*** Material provided ***

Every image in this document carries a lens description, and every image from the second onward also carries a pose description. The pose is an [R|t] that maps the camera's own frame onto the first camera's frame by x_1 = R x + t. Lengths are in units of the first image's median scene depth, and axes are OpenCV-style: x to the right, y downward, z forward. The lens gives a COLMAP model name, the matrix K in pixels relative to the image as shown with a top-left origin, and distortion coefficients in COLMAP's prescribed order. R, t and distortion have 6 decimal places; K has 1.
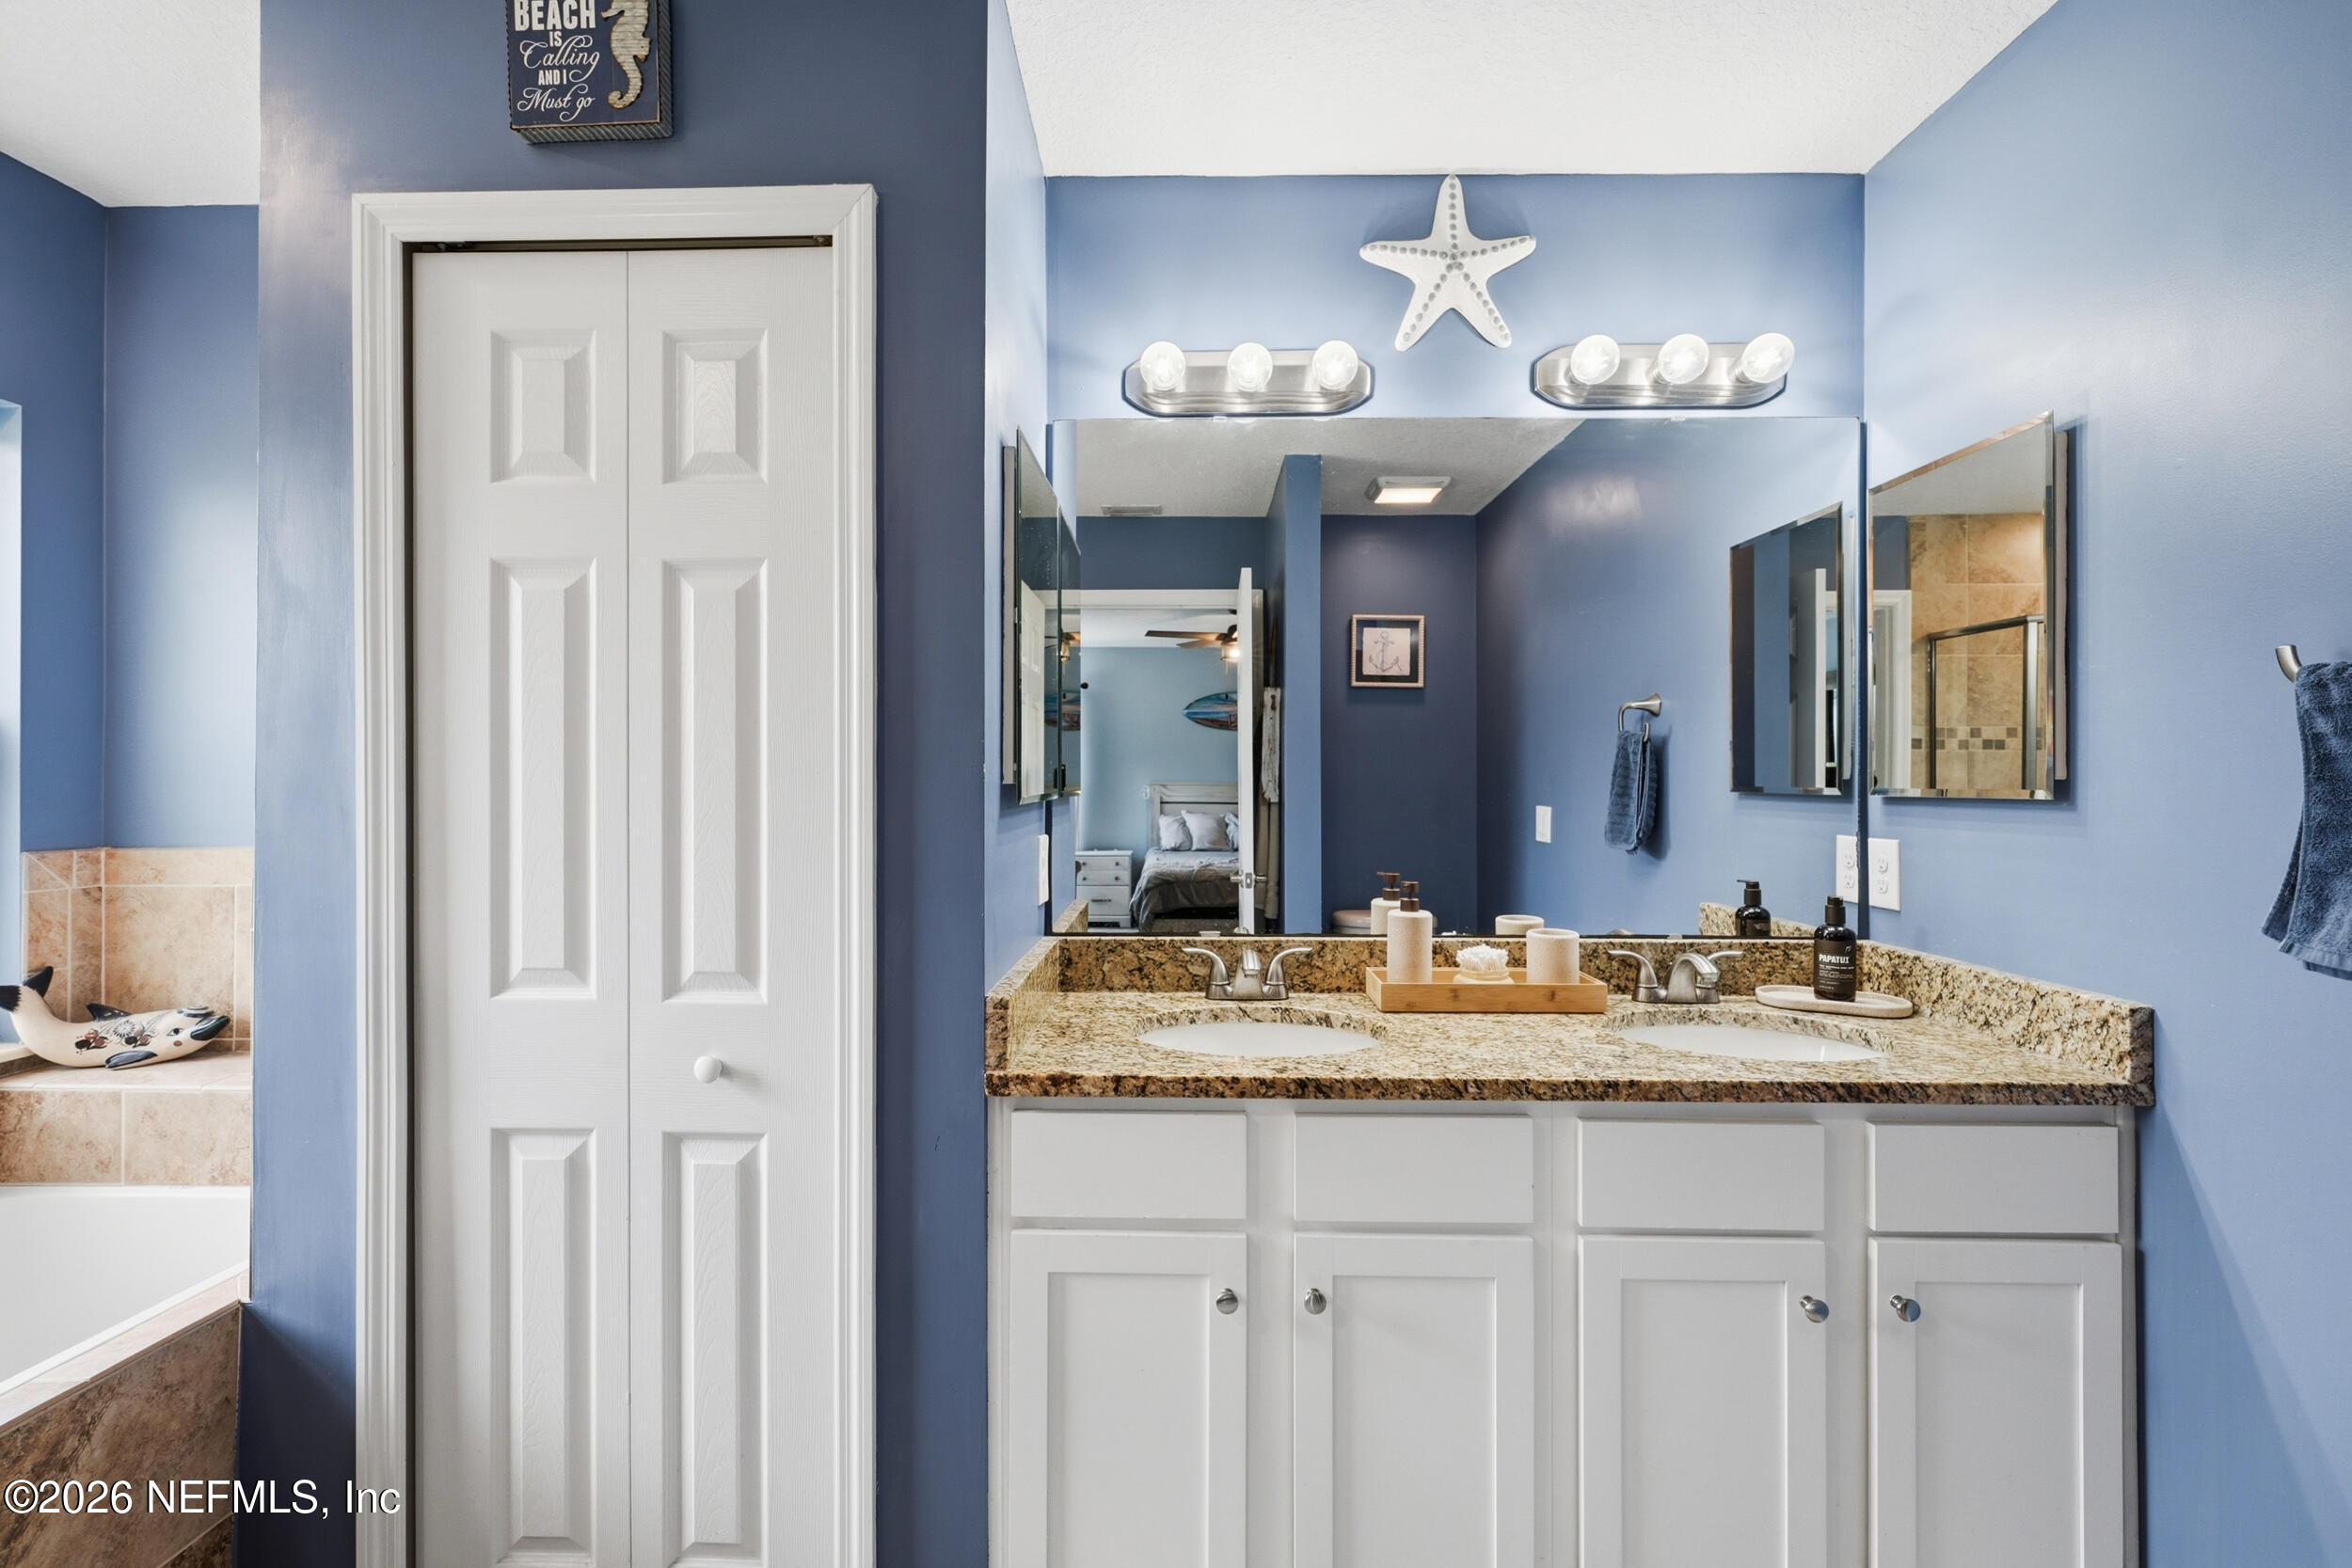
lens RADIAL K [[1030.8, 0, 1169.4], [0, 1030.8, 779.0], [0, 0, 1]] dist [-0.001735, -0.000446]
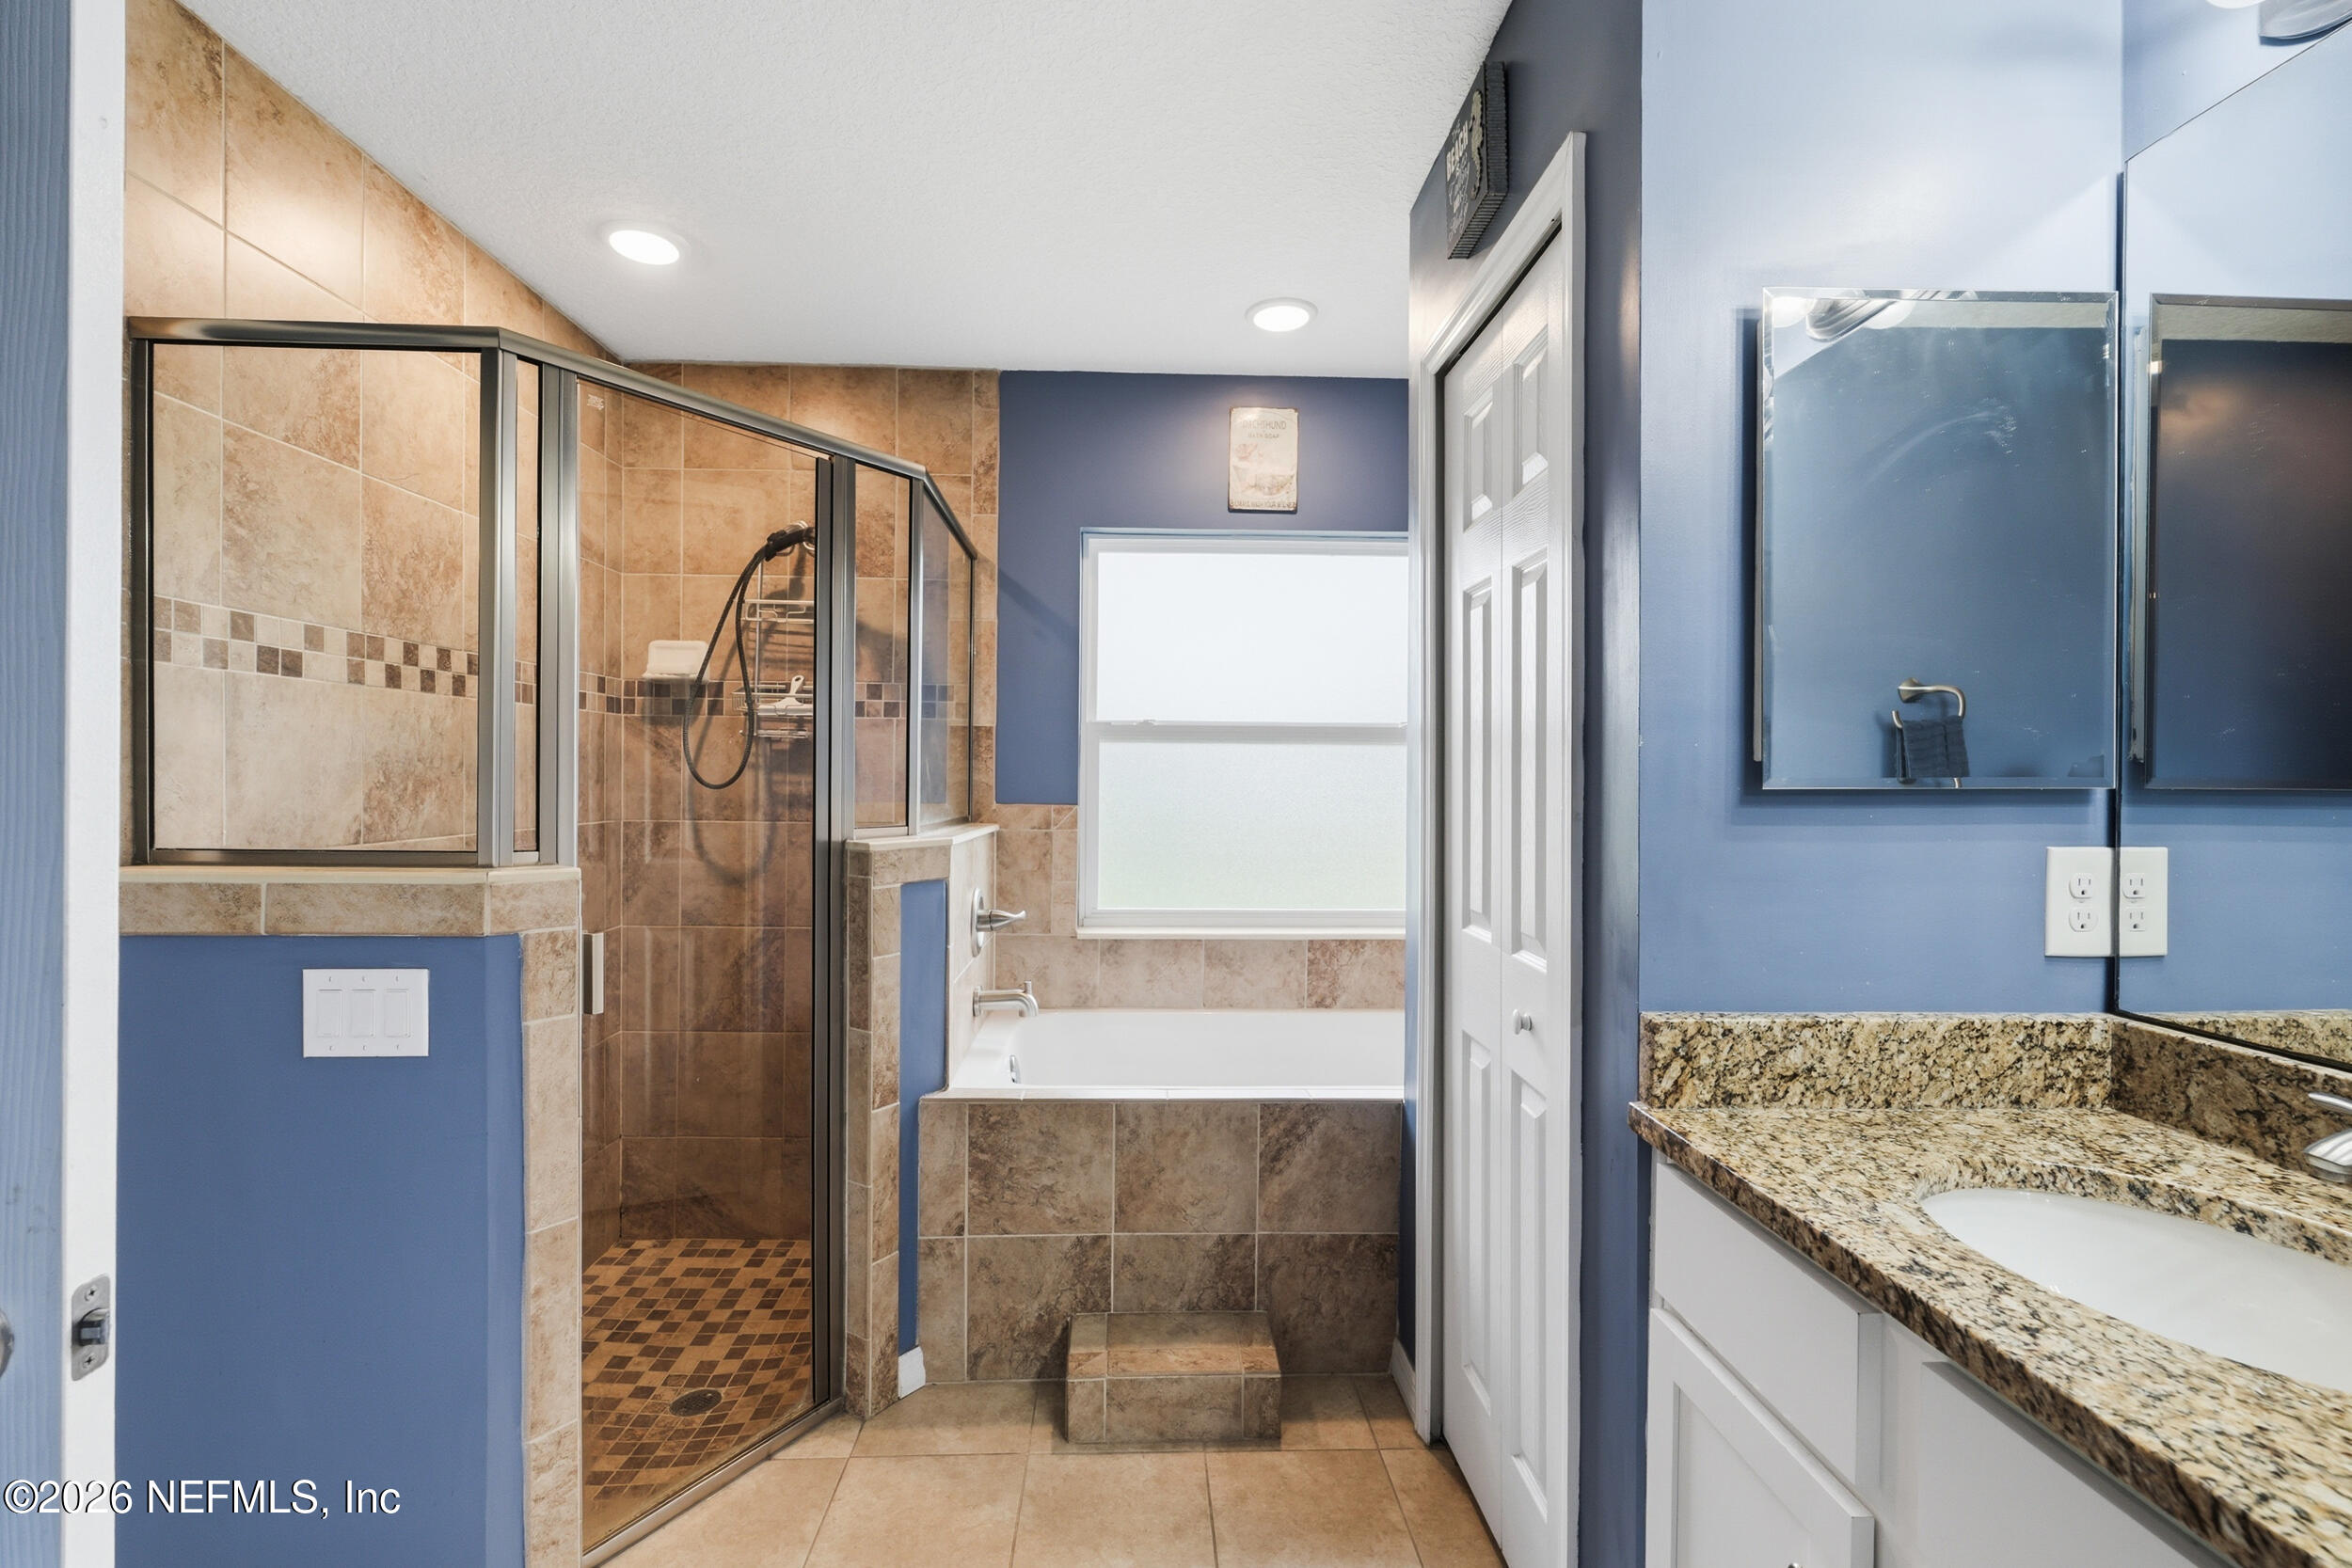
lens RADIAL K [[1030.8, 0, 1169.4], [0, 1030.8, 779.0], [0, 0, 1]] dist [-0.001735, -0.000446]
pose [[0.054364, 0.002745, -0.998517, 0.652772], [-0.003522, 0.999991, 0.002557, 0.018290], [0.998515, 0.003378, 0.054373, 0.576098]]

*** End of Material provided ***

### What the task asks
Reproduce the listing exactly, but omit every picture in it.

### Task output
Every image in this document carries a lens description, and every image from the second onward also carries a pose description. The pose is an [R|t] that maps the camera's own frame onto the first camera's frame by x_1 = R x + t. Lengths are in units of the first image's median scene depth, and axes are OpenCV-style: x to the right, y downward, z forward. The lens gives a COLMAP model name, the matrix K in pixels relative to the image as shown with a top-left origin, and distortion coefficients in COLMAP's prescribed order. R, t and distortion have 6 decimal places; K has 1.
lens RADIAL K [[1030.8, 0, 1169.4], [0, 1030.8, 779.0], [0, 0, 1]] dist [-0.001735, -0.000446]
lens RADIAL K [[1030.8, 0, 1169.4], [0, 1030.8, 779.0], [0, 0, 1]] dist [-0.001735, -0.000446]
pose [[0.054364, 0.002745, -0.998517, 0.652772], [-0.003522, 0.999991, 0.002557, 0.018290], [0.998515, 0.003378, 0.054373, 0.576098]]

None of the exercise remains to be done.